O estudo da KPMG, divulgado recentemente, ainda mostra que a procura pelo Veículo Leve sobre Trilhos (VLT) em Cuiabá e Várzea Grande deverá ficar estagnada por ao menos, 35 anos. A análise apontou que o VLT poderá ter um aumento de 6,2% até 2045, número muito inferior ao da busca pelos ônibus que poderão aumentar em até 74,7%.
 
Nos dois cenários analisados, seja o VLT sozinho ou VLT integrado com ônibus, a estimativa é que usuários somente do novo modal em 2015 seriam de 6,3 milhões de passageiros por ano, sendo que daqui a 10 anos, em 2025, o número iria para 6,5 milhões, em 2035 aumentaria para 6,6 milhões e em 2045, para 6,7 milhões representando um crescimento de apenas 6,2% em 30 anos.
 
Obra
 
O VLT deveria ter sido entregue em junho de 2014, antes mesmo do início dos jogos da Copa do Mundo em Cuiabá.

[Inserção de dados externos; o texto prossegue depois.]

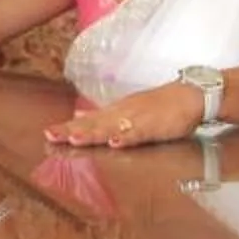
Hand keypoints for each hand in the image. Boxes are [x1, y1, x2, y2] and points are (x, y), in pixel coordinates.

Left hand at [46, 83, 201, 148]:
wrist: (190, 96)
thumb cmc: (160, 106)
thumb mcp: (128, 110)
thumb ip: (105, 117)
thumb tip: (80, 118)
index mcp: (116, 112)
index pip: (87, 120)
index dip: (68, 127)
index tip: (48, 133)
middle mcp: (122, 113)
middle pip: (93, 124)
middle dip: (71, 130)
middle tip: (50, 135)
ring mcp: (138, 119)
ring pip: (111, 127)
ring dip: (93, 133)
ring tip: (75, 139)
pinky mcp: (155, 126)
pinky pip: (139, 133)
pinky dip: (127, 137)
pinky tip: (115, 143)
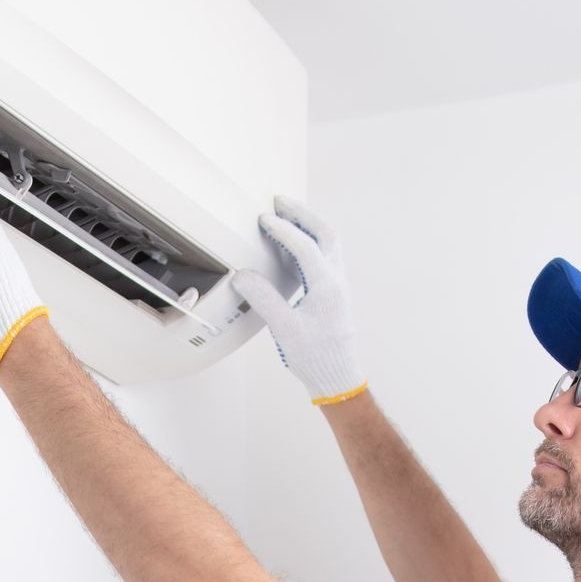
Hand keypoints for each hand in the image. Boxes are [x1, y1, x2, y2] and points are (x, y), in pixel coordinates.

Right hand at [231, 199, 365, 405]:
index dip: (282, 230)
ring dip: (308, 226)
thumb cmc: (316, 358)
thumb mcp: (285, 329)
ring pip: (328, 243)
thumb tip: (242, 275)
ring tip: (285, 216)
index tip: (263, 219)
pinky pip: (324, 258)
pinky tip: (290, 248)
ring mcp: (338, 287)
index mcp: (327, 286)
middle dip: (303, 214)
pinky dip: (308, 244)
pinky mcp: (333, 295)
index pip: (304, 246)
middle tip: (280, 202)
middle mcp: (337, 281)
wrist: (338, 379)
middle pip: (325, 233)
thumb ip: (264, 298)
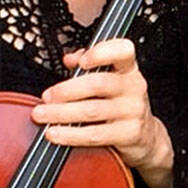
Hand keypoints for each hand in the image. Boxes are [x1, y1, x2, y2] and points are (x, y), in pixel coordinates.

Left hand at [34, 38, 172, 187]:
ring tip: (42, 114)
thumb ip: (91, 64)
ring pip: (92, 110)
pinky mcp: (128, 134)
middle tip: (47, 96)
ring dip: (61, 113)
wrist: (145, 137)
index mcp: (128, 69)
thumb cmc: (121, 103)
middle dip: (67, 90)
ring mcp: (132, 111)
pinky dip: (70, 134)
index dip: (102, 53)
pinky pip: (94, 134)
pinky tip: (54, 132)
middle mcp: (134, 87)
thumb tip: (69, 58)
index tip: (81, 61)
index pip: (122, 51)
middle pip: (98, 84)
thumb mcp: (112, 79)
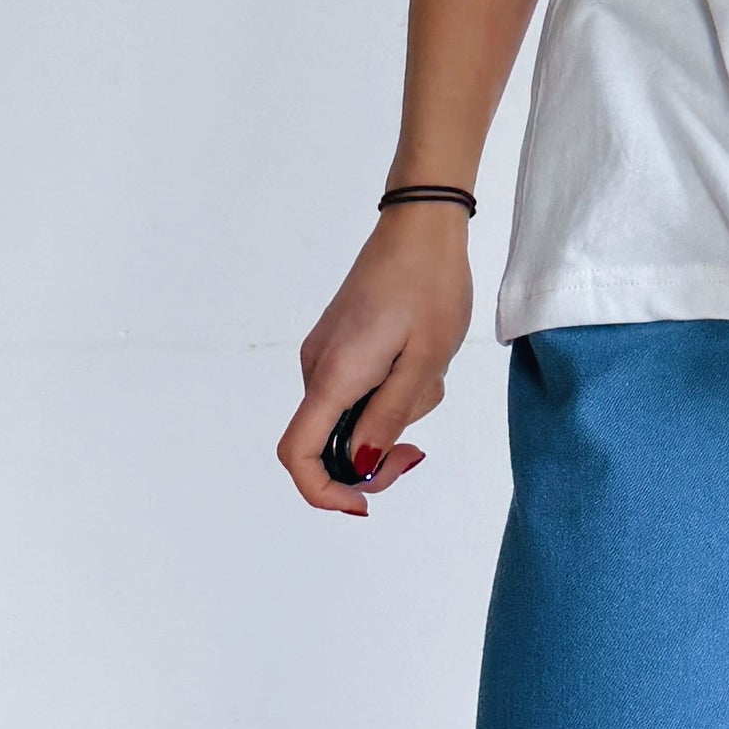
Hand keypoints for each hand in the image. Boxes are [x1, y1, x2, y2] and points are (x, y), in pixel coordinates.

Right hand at [276, 206, 474, 516]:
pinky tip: (419, 360)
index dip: (323, 492)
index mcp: (334, 375)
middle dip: (374, 457)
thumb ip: (391, 416)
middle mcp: (318, 367)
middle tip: (419, 450)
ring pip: (351, 416)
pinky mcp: (343, 343)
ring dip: (393, 415)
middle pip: (328, 443)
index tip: (364, 504)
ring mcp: (328, 353)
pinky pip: (358, 389)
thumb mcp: (425, 360)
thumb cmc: (431, 285)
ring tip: (430, 373)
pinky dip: (389, 392)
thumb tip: (362, 468)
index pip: (298, 454)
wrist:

Entretanto, os sucessivos atrasos levaram o governo a fazer um aditivo prevendo o término para 31 de dezembro do mesmo ano. Porém, as obras foram paralisadas antes mesmo deste prazo.
 
O consórcio VLT Cuiabá venceu a licitação realizada em junho de 2012, na modalidade do Regime Diferenciado de Contratação (RDC), que não permite aditivos, por R$ 1,447 bilhão. Deste total, R$ 1,066 bilhão já foram pagos.
 
Em um segundo cenário, desta vez com a integração entre ônibus e VLT, a estimativa de passageiros por ano em 2015 seria de 29,5 milhões, passando para 30.217 dentro de nove anos, seguindo 30.229 em 2035 e chegando a 30.358 no ano de 2045, um crescimento de 2,73% em 30 anos.
 
Projeto
 
O modal terá dois eixos, Aeroporto-CPA e Centro-Coxipó, e será implantado no canteiro central das avenidas João Ponce de Arruda e FEB, em Várzea Grande; XV de Novembro, Tenente Coronel Duarte (Prainha), Historiador Rubens de Mendonça, Coronel Escolástico e Fernando Corrêa da Costa, em Cuiabá, totalizando 22 km de extensão.